Beginning at the line containing "left eye: (246, 195)" in the material below and ending at the line containing "right back paw: (625, 499)", return each line exactly and add nothing.

- THE DATA:
■ ■ ■ ■ ■ ■ ■

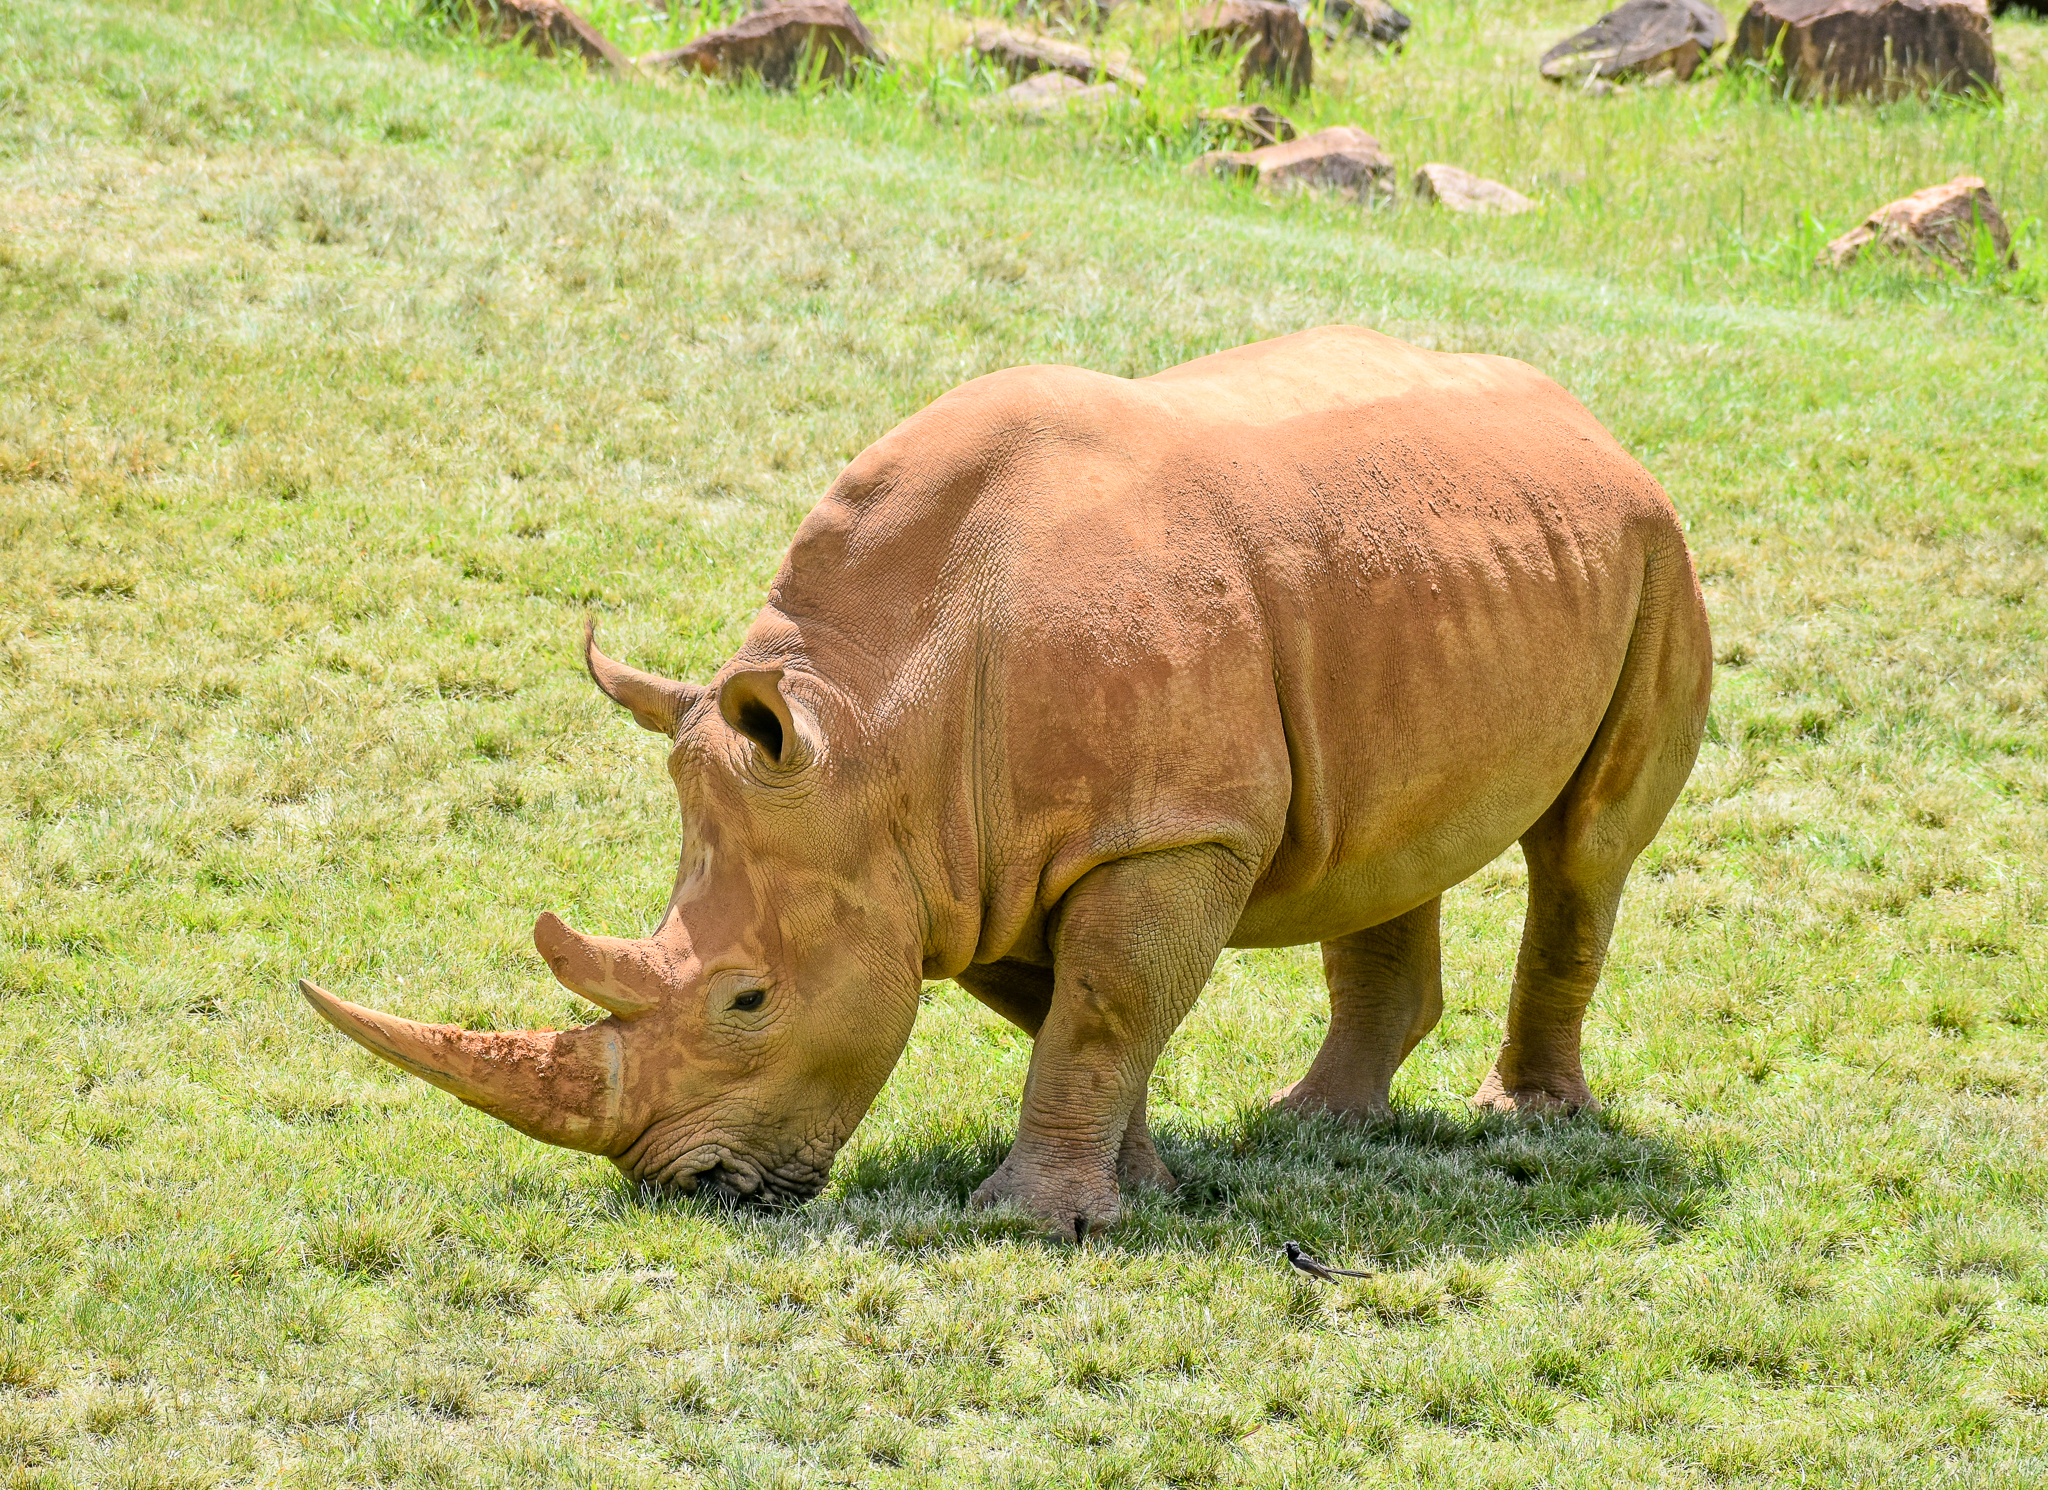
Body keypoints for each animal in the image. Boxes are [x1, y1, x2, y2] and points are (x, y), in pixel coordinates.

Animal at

■ ■ ■ ■ ■ ■ ■

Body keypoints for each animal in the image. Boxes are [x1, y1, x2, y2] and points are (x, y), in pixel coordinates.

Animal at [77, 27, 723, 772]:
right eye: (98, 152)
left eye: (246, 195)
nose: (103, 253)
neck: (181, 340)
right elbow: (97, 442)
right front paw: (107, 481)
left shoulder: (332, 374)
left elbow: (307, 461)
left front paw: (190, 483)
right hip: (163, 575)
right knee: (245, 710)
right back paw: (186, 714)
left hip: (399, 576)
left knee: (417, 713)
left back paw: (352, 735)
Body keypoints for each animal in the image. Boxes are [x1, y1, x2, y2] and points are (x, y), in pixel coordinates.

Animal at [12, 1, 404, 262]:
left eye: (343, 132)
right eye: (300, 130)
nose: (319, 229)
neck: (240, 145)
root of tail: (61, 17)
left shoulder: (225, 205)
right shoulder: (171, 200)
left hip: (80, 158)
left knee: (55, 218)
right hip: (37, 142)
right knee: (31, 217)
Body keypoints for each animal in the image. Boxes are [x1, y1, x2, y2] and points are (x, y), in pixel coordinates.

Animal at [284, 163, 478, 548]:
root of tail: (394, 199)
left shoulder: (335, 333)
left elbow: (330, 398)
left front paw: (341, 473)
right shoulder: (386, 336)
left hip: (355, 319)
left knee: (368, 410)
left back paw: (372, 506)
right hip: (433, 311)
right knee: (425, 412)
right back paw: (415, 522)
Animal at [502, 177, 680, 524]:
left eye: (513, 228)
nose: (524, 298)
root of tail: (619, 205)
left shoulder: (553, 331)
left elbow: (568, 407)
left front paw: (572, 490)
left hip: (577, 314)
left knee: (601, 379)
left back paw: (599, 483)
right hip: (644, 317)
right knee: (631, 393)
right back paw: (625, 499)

■ ■ ■ ■ ■ ■ ■

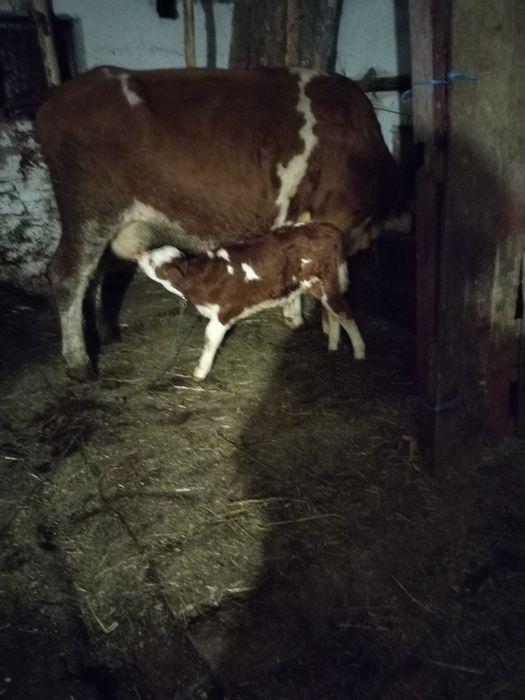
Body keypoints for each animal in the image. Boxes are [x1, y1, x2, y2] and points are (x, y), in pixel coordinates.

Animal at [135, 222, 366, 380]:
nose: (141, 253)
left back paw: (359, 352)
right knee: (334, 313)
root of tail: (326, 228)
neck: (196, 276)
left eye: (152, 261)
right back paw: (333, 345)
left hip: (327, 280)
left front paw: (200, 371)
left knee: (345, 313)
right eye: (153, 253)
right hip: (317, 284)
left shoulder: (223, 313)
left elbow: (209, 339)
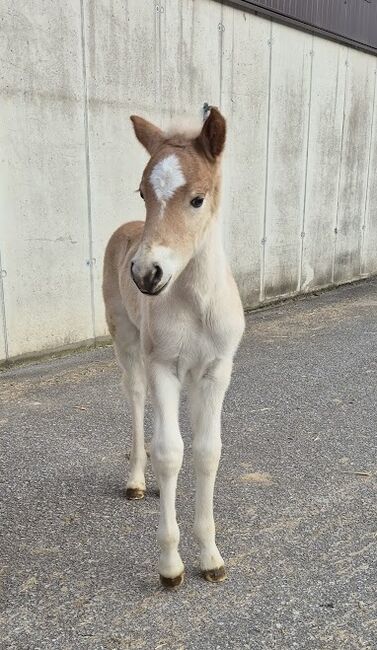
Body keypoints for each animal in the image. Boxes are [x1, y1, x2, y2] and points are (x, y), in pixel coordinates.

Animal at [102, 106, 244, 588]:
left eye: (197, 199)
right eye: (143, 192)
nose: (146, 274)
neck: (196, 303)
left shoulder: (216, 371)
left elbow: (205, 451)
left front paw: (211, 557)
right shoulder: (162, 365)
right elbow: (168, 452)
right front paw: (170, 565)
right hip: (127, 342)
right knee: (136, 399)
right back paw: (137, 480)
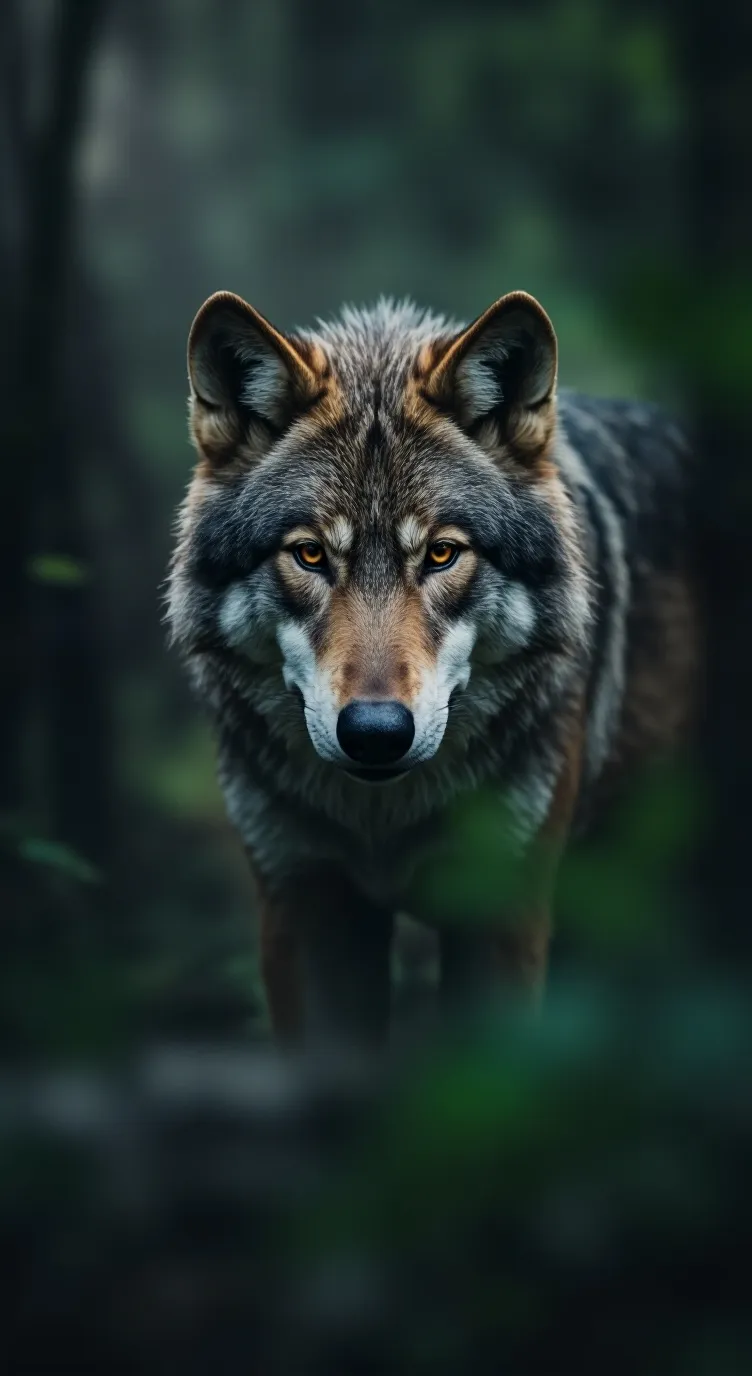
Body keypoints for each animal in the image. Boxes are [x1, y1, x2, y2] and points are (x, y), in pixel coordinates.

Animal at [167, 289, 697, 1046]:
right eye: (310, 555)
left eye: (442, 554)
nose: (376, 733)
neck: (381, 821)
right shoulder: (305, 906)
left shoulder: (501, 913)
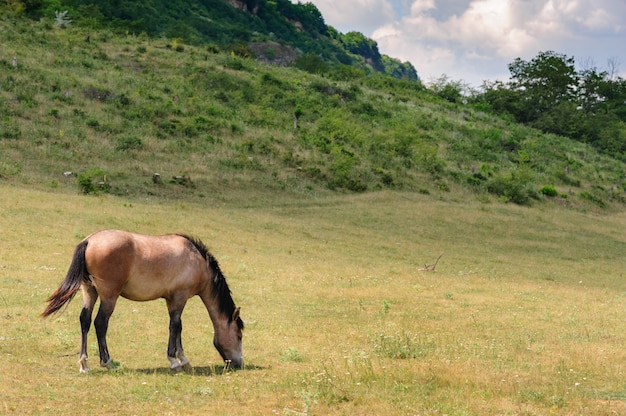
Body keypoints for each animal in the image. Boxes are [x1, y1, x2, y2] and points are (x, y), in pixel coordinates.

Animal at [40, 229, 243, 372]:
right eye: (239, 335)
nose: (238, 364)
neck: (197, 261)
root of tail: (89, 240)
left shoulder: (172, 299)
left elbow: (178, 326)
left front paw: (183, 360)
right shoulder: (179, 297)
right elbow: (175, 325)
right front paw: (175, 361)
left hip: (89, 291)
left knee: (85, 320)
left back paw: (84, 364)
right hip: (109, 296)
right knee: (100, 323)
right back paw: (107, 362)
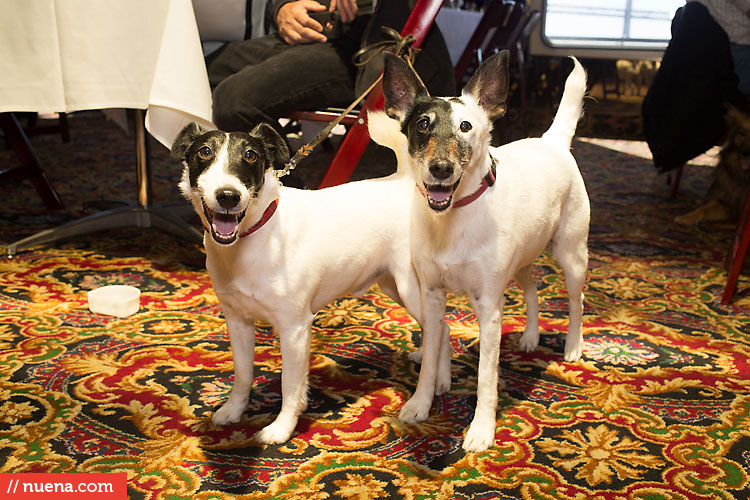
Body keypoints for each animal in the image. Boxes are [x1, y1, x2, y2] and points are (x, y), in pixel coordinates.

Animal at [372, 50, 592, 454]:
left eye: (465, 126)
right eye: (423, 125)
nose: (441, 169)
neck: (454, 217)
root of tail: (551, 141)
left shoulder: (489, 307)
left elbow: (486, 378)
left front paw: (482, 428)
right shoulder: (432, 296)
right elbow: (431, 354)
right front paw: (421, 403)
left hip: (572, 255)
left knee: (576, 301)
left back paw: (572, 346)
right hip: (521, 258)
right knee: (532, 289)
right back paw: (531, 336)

■ ■ ■ ■ ■ ■ ■

- TASK ANSWER:
left eye: (246, 195)
nose: (103, 253)
neck: (181, 340)
right elbow: (97, 442)
right front paw: (107, 481)
left shoulder: (332, 374)
left elbow: (307, 461)
left front paw: (190, 483)
right hip: (163, 575)
right knee: (245, 710)
right back paw: (186, 714)
left hip: (399, 576)
left knee: (417, 713)
left back paw: (352, 735)
Body keypoints for each animal in the image. Boxes are [x1, y1, x2, y2] and points are (x, y), in pixel coordinates.

Animal at [12, 1, 404, 262]:
left eye: (343, 132)
right eye: (300, 130)
nose: (319, 229)
neck: (240, 145)
root of tail: (61, 17)
left shoulder: (225, 205)
right shoulder: (171, 200)
left hip: (80, 158)
left knee: (55, 218)
right hip: (37, 142)
right knee: (31, 217)
Body keypoints for each animal in the image. Boxes are [x1, y1, x2, y2] and points are (x, y), in pixel coordinates.

Animal at [284, 163, 478, 548]:
root of tail: (394, 199)
left shoulder: (335, 333)
left elbow: (330, 398)
left front paw: (341, 473)
right shoulder: (386, 336)
left hip: (355, 319)
left knee: (368, 410)
left back paw: (372, 506)
right hip: (433, 311)
right knee: (425, 412)
right back paw: (415, 522)
Animal at [502, 177, 680, 524]:
left eye: (513, 228)
nose: (524, 298)
root of tail: (619, 205)
left shoulder: (553, 331)
left elbow: (568, 407)
left front paw: (572, 490)
left hip: (577, 314)
left knee: (601, 379)
left back paw: (599, 483)
right hip: (644, 317)
right knee: (631, 393)
right back paw: (625, 499)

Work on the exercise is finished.